▸ **Selected extract**:
In certain instances, intentionally and/or unintentionally, some of the fluid stored within the composite tank 400 may permeate through the barrier layer 422. As described above, the fluid stored within the composite tank 400 may be a volatile or otherwise dangerous fluid.

The venting layer 428 may be adjacent the barrier layer 422. The venting layer 428 may be formed from a permeable material (e.g., a gas permeable material). The venting layer 428 may be formed from materials that stop liquids, but enable gasses to pass through and travel through the venting layer 428 (e.g., GORETEX® material, VAP® material, open cell foam, ceramics, etc.). The venting layer 428 may be configured to provide one or more venting passages (e.g., pathways) for any gas molecules that may permeate through the barrier layer 422. The venting passages may direct the gas molecules to a controlled evacuation feature 430 (e.g., vent) in an area where any dangerous characteristics inherent in the fluid may be controlled (e.g., minimized, directed). For example, a volatile liquid may be directed away from a catalyst (e.g., combustion source, catalytic substance, etc.) associated with composite tank 400. In some embodiments, the evacuation feature 430 may be a port (e.g., hole, conduit, fitting, etc.) configured to provide a pathway for the gas in the venting layer 428 through the structural composite layer 424 to an exterior portion of the composite tank 400 at a middle portion and/or end portion of the tank 400. The port may be connected to another component of a vehicle to which the tank 400 is secured or to external equipment by a fluid conduit. In some embodiments, the evacuation feature 430 may comprise a series of ports. For example, the evacuation feature 430 may include a series of ports arranged radially around the periphery of an end of the composite tank 400. In another example, the evacuation feature 430 may include a series of ports arranged longitudinally along the major dimension 110 (FIG. 1) of the composite tank 400.

In some embodiments, a vacuum feature may be applied to the venting layer 428 through the evacuation feature 430 such that any fluid present in the venting layer 428 may be evacuated to and by the vacuum source 432. In some embodiments, the vacuum source 432 may comprise external equipment and the vacuum feature may be applied and/or maintained by the external equipment. In other embodiments, the vacuum source 432 may be provided by ambient environmental conditions (e.g., the vacuum of space).

In some embodiments, the venting layer 428 may include one or more plies of composite material to support the barrier layer 422 (e.g., maintained in position, secured, etc.). In some instances, the vacuum feature applied to the venting layer 428 may displace (e.g., move, unattached, delaminate, etc.) an unsupported barrier layer 422. In some embodiments, the barrier layer 422 may have sufficient rigidity, or support that an intervening supporting layer of composite material is unnecessary.

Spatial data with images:
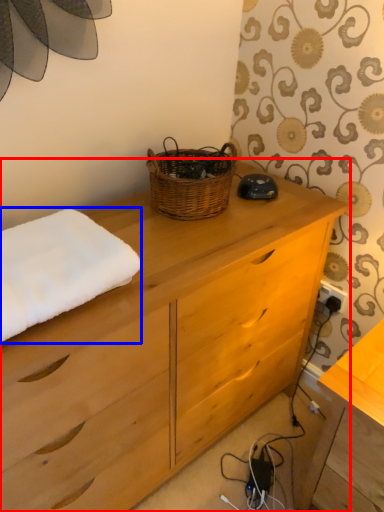
Question: Which point is further to the camera, chest of drawers (highlighted by a red box) or bath towel (highlighted by a blue box)?

Choices:
 (A) chest of drawers
 (B) bath towel

Answer: (B)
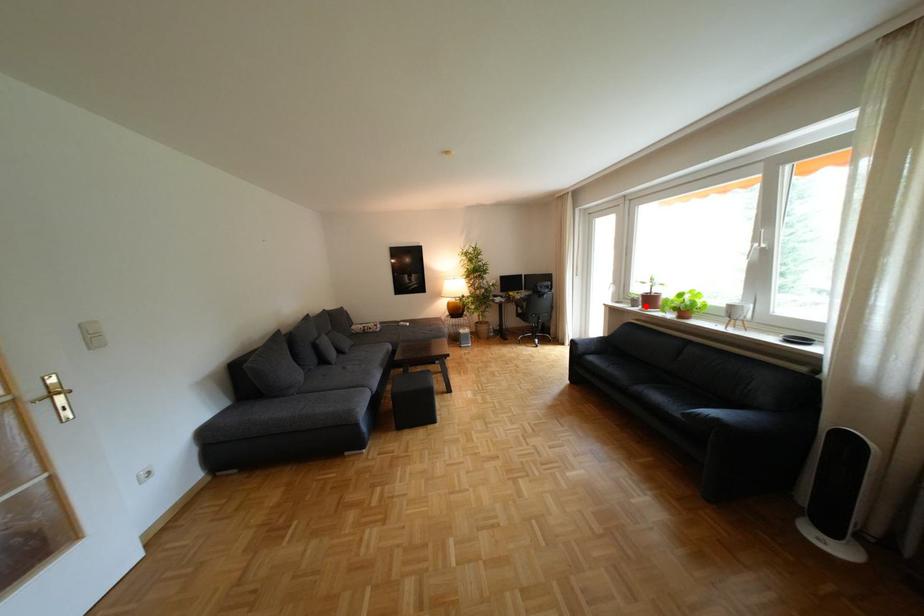
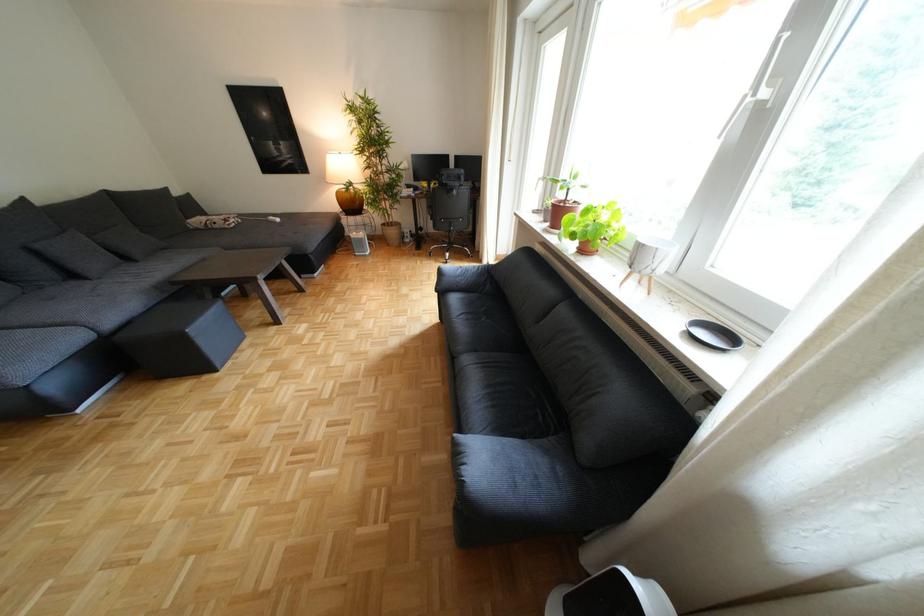
Where in the second image is the point corresponding to the highlighted location from the first image?

(558, 220)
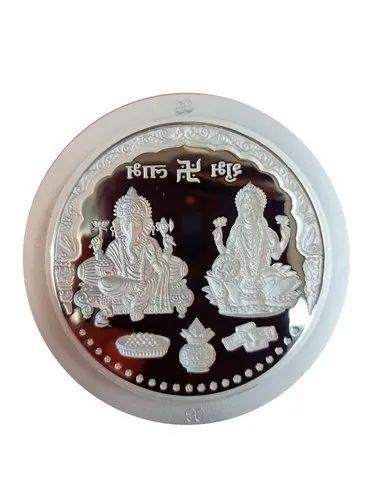
Image resolution: width=375 pixels, height=500 pixels. Identify the location of trim. (71, 220), (191, 131), (315, 241).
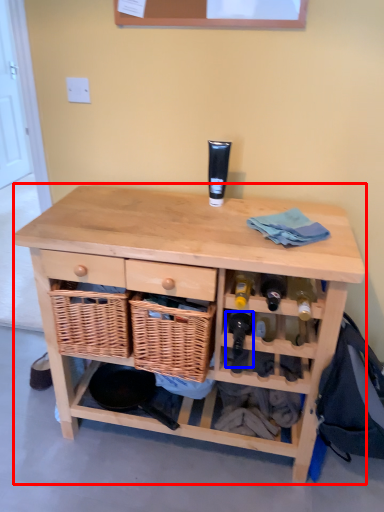
Question: Among these objects, which one is farthest to the camera, table (highlighted by a red box) or wine bottle (highlighted by a blue box)?

Choices:
 (A) table
 (B) wine bottle

Answer: (B)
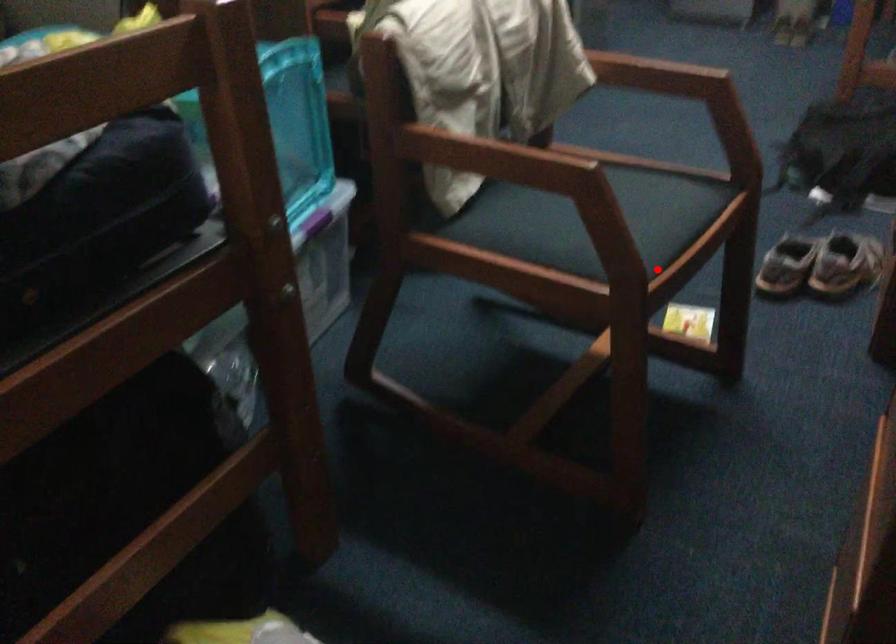
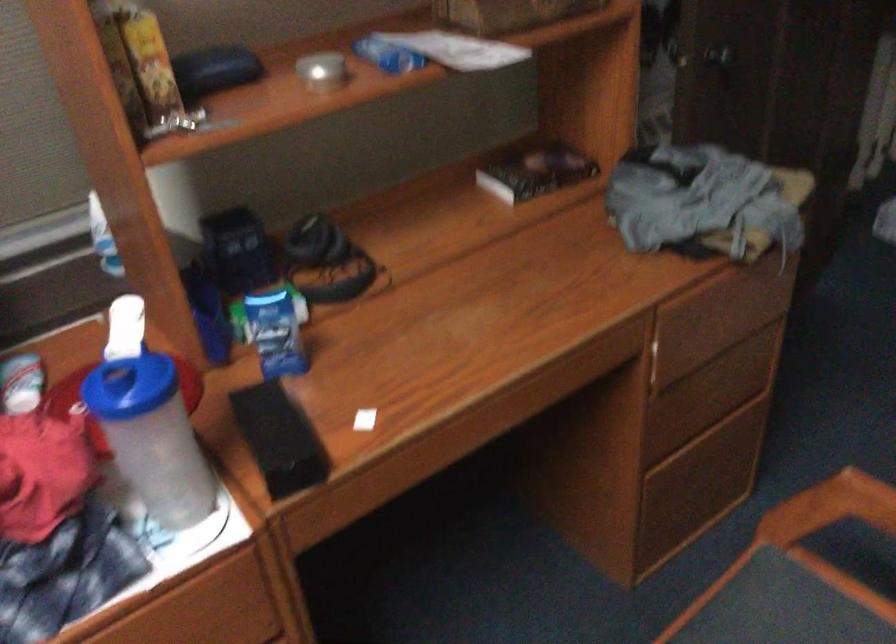
Question: A red point is marked in image1. In image2, is the corresponding 3D point closer to the camera or farther? Reply with the corresponding letter.

Choices:
 (A) The corresponding 3D point is closer.
 (B) The corresponding 3D point is farther.

Answer: (A)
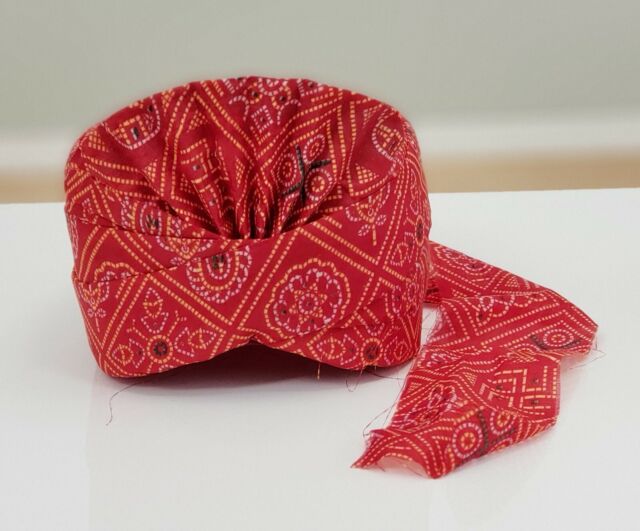
Locate an element on the screen. The image size is (640, 531). white surface is located at coordinates (296, 449).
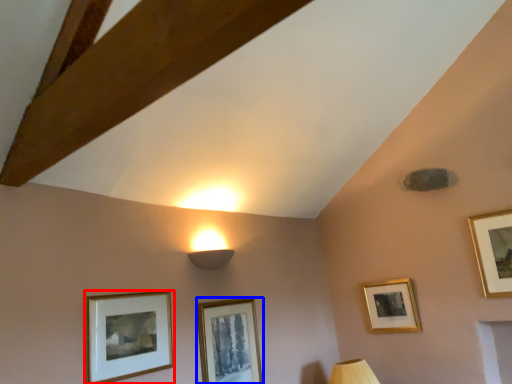
Question: Which object is closer to the camera taking this photo, picture frame (highlighted by a red box) or picture frame (highlighted by a blue box)?

Choices:
 (A) picture frame
 (B) picture frame

Answer: (A)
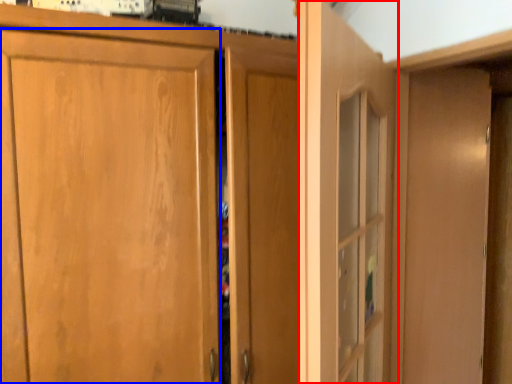
Question: Among these objects, which one is farthest to the camera, door (highlighted by a red box) or door (highlighted by a blue box)?

Choices:
 (A) door
 (B) door

Answer: (B)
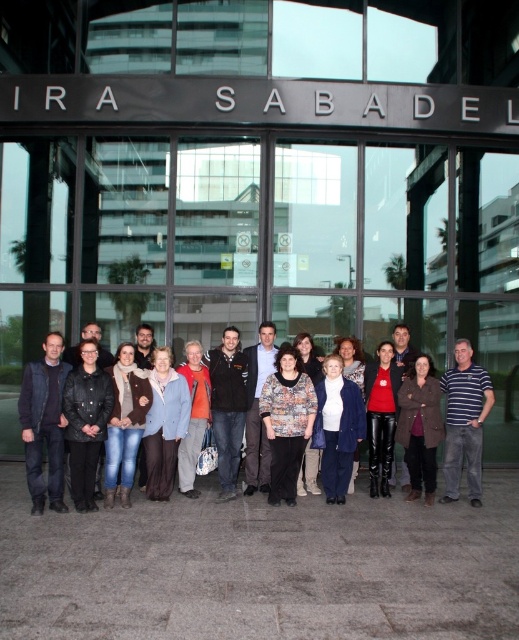
You are a photographer taking a group photo of the denim jacket at center and orange fabric sweater at center. Which clothing item will appear larger in the final photo?

The denim jacket at center will appear larger in the final photo because it is bigger than the orange fabric sweater at center.

You are standing in front of the modern building with the group of people. You want to take a photo of the denim jacket at center without any people in front of it. Is the distance sufficient to capture the entire jacket in your camera frame?

The denim jacket at center is 22.62 feet away from the viewer. Since this distance is relatively far, it may be challenging to capture the entire jacket in the camera frame without including any people in front of it. Consider moving closer or using a zoom lens to focus on the jacket.

You are a photographer trying to capture a group photo of the denim jacket at center and the light blue fabric coat at center. Which clothing item should you focus on first if you want to ensure both are in frame without zooming in? Explain your reasoning based on their sizes.

The denim jacket at center is wider than the light blue fabric coat at center. To ensure both are in frame without zooming in, focus on the denim jacket at center first since it requires more space due to its larger width.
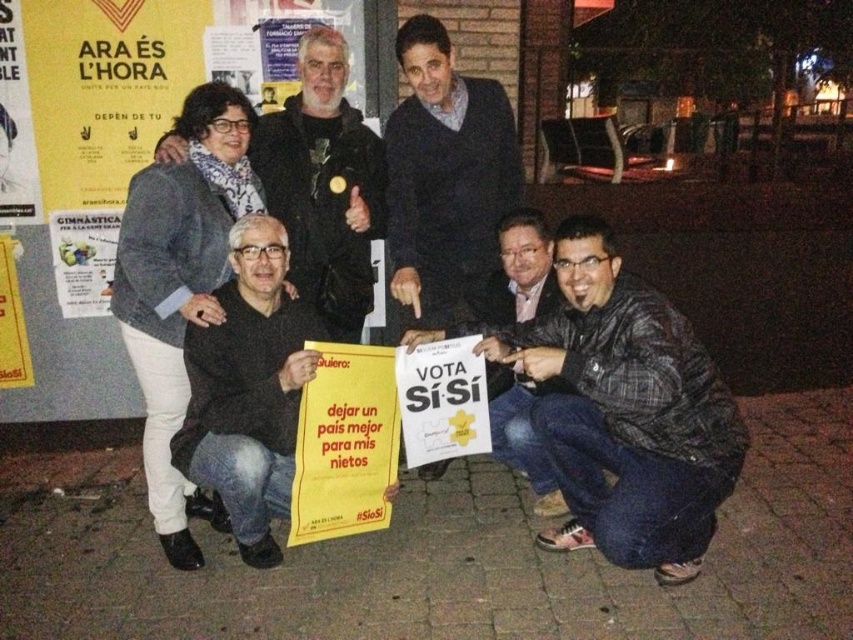
You are standing at point (538, 506) and want to walk to the exit located at point (461, 99). Is there a clear path between these two points?

Point (461, 99) is behind point (538, 506), so the path between them is blocked by the people or objects in front of point (461, 99).

You are a photographer taking a picture of the scene. You want to focus on the black matte sign at lower left and the matte black jacket at upper left. Which object is positioned closer to your camera?

The black matte sign at lower left is closer to the viewer than the matte black jacket at upper left, so the sign would be in focus first.

You are a photographer trying to capture a closeup of the black leather jacket at upper left and the matte black jacket at upper left. Which one is more to the left?

The black leather jacket at upper left is more to the left than the matte black jacket at upper left.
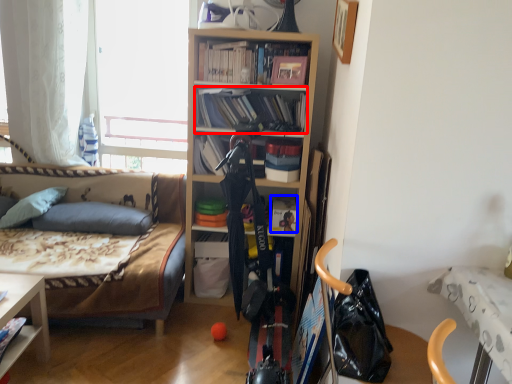
Question: Which of the following is the closest to the observer, book (highlighted by a red box) or book (highlighted by a blue box)?

Choices:
 (A) book
 (B) book

Answer: (A)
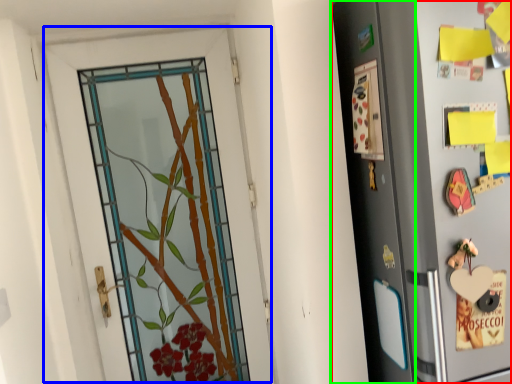
Question: Estimate the real-world distances between objects in this image. Which object is farther from refrigerator (highlighted by a red box), door (highlighted by a blue box) or screen door (highlighted by a green box)?

Choices:
 (A) door
 (B) screen door

Answer: (A)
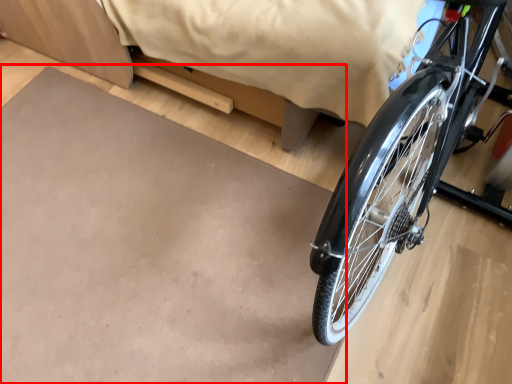
Question: Observing the image, what is the correct spatial positioning of slate (annotated by the red box) in reference to bed?

Choices:
 (A) left
 (B) right

Answer: (A)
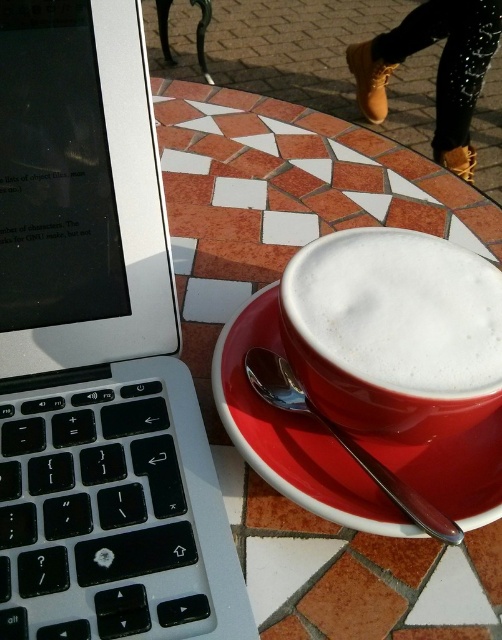
Between silver metallic laptop at left and white frothy foam at center, which one is positioned higher?

white frothy foam at center

Can you confirm if silver metallic laptop at left is positioned to the left of white frothy foam at center?

Yes, silver metallic laptop at left is to the left of white frothy foam at center.

Measure the distance between point (225, 592) and camera.

They are 23.18 centimeters apart.

This screenshot has height=640, width=502. What are the coordinates of `silver metallic laptop at left` in the screenshot? It's located at (96, 353).

Between point (450, 339) and point (274, 307), which one is positioned in front?

Point (450, 339) is in front.

Does point (465, 273) lie in front of point (269, 426)?

Yes, it is in front of point (269, 426).

I want to click on white frothy foam at center, so click(x=400, y=310).

Between silver metallic laptop at left and red ceramic saucer at center, which one appears on the left side from the viewer's perspective?

Positioned to the left is silver metallic laptop at left.

How much distance is there between silver metallic laptop at left and red ceramic saucer at center?

A distance of 6.94 centimeters exists between silver metallic laptop at left and red ceramic saucer at center.

Is point (3, 547) closer to camera compared to point (312, 461)?

Yes, it is.

Where is `silver metallic laptop at left`? silver metallic laptop at left is located at coordinates (96, 353).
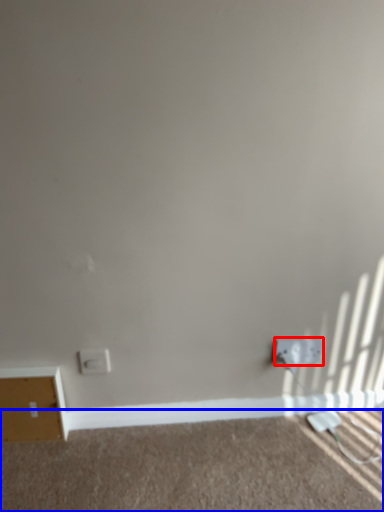
Question: Which point is further to the camera, power plugs and sockets (highlighted by a red box) or plain (highlighted by a blue box)?

Choices:
 (A) power plugs and sockets
 (B) plain

Answer: (A)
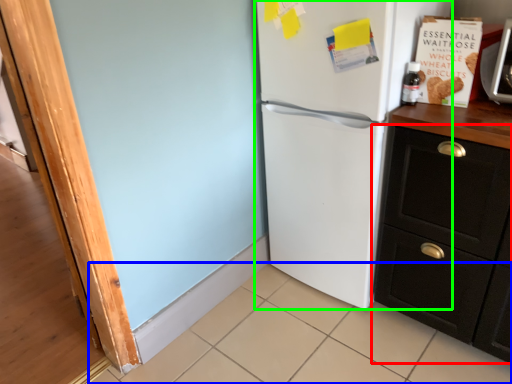
Question: Considering the real-world distances, which object is closest to cabinetry (highlighted by a red box)? tile (highlighted by a blue box) or refrigerator (highlighted by a green box).

Choices:
 (A) tile
 (B) refrigerator

Answer: (B)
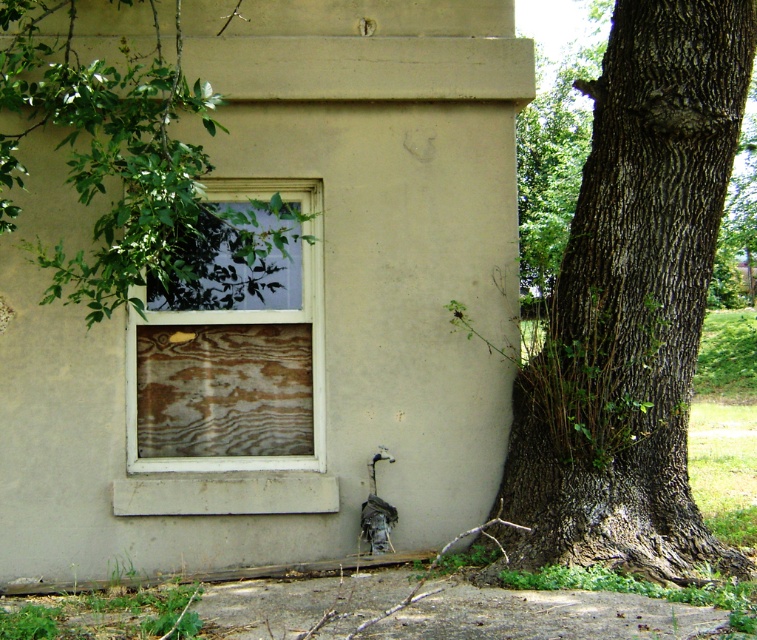
Question: Which point is closer to the camera?

Choices:
 (A) (734, 60)
 (B) (313, 186)

Answer: (A)

Question: Which object is farther from the camera taking this photo?

Choices:
 (A) wooden panel at center
 (B) dark brown textured bark at right

Answer: (A)

Question: Can you confirm if dark brown textured bark at right is thinner than wooden panel at center?

Choices:
 (A) no
 (B) yes

Answer: (A)

Question: Can you confirm if dark brown textured bark at right is positioned to the right of wooden panel at center?

Choices:
 (A) yes
 (B) no

Answer: (A)

Question: Can you confirm if dark brown textured bark at right is positioned to the right of wooden panel at center?

Choices:
 (A) no
 (B) yes

Answer: (B)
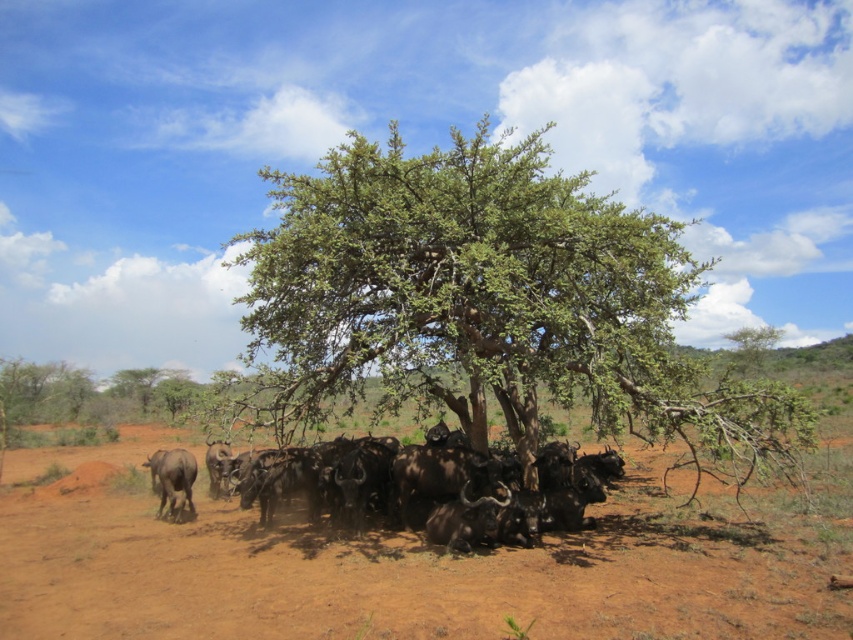
Question: Is brown dirt field at center to the left of brown rough yak at lower left from the viewer's perspective?

Choices:
 (A) no
 (B) yes

Answer: (A)

Question: Estimate the real-world distances between objects in this image. Which object is farther from the green leafy tree at center?

Choices:
 (A) brown rough yak at lower left
 (B) brown dirt field at center
 (C) black glossy buffalo at lower center

Answer: (A)

Question: Which of the following is the farthest from the observer?

Choices:
 (A) (315, 342)
 (B) (158, 488)
 (C) (523, 492)

Answer: (B)

Question: Which object is positioned closest to the black glossy buffalo at lower center?

Choices:
 (A) green leafy tree at center
 (B) brown dirt field at center
 (C) brown rough yak at lower left

Answer: (C)

Question: Is brown dirt field at center further to camera compared to black glossy buffalo at lower center?

Choices:
 (A) yes
 (B) no

Answer: (B)

Question: Is green leafy tree at center behind black glossy buffalo at lower center?

Choices:
 (A) yes
 (B) no

Answer: (B)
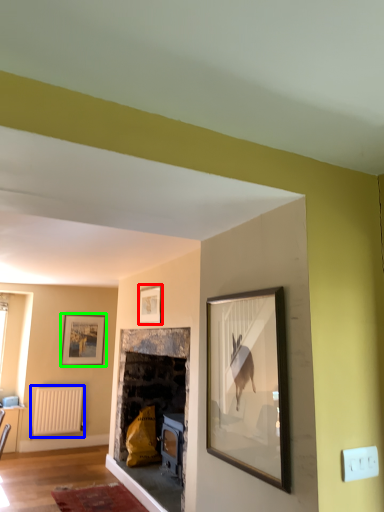
Question: Based on their relative distances, which object is farther from picture frame (highlighted by a red box)? Choose from radiator (highlighted by a blue box) and picture frame (highlighted by a green box).

Choices:
 (A) radiator
 (B) picture frame

Answer: (A)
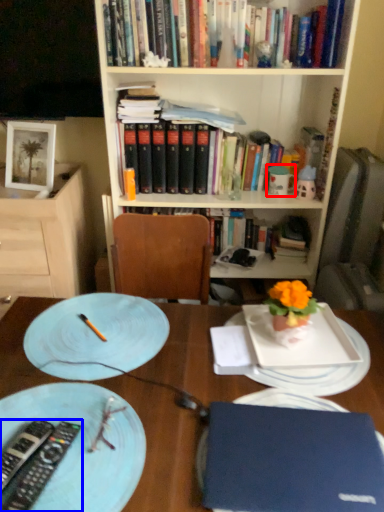
Question: Which of the following is the closest to the observer, tableware (highlighted by a red box) or remote control (highlighted by a blue box)?

Choices:
 (A) tableware
 (B) remote control

Answer: (B)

▸ **Complete the following**:
[A] From the composite tank text, list the example materials given for a venting layer that stops liquids but lets gases pass.
[B] Repeat the part of the composite tank text that opens with the words containing "In some embodiments, a" and closes with "vacuum of space).".
[C] Rewrite as a short bulleted list the paragraph of the composite tank text beginning "In some embodiments, a vacuum feature may be applied".

▸ **Per-task answers**:
[A]
- GORETEX® material
- VAP® material
- open cell foam
- ceramics

[B]
In some embodiments, a vacuum feature may be applied to the venting layer 428 through the evacuation feature 430 such that any fluid present in the venting layer 428 may be evacuated to and by the vacuum source 432. In some embodiments, the vacuum source 432 may comprise external equipment and the vacuum feature may be applied and/or maintained by the external equipment. In other embodiments, the vacuum source 432 may be provided by ambient environmental conditions (e.g., the vacuum of space).

[C]
- A vacuum feature may be applied to the venting layer 428 through the evacuation feature 430, so that any fluid in the venting layer is evacuated to and by the vacuum source 432.
- The vacuum source 432 may be external equipment, which applies and/or maintains the vacuum feature.
- In other embodiments, ambient environmental conditions, such as the vacuum of space, provide the vacuum source 432.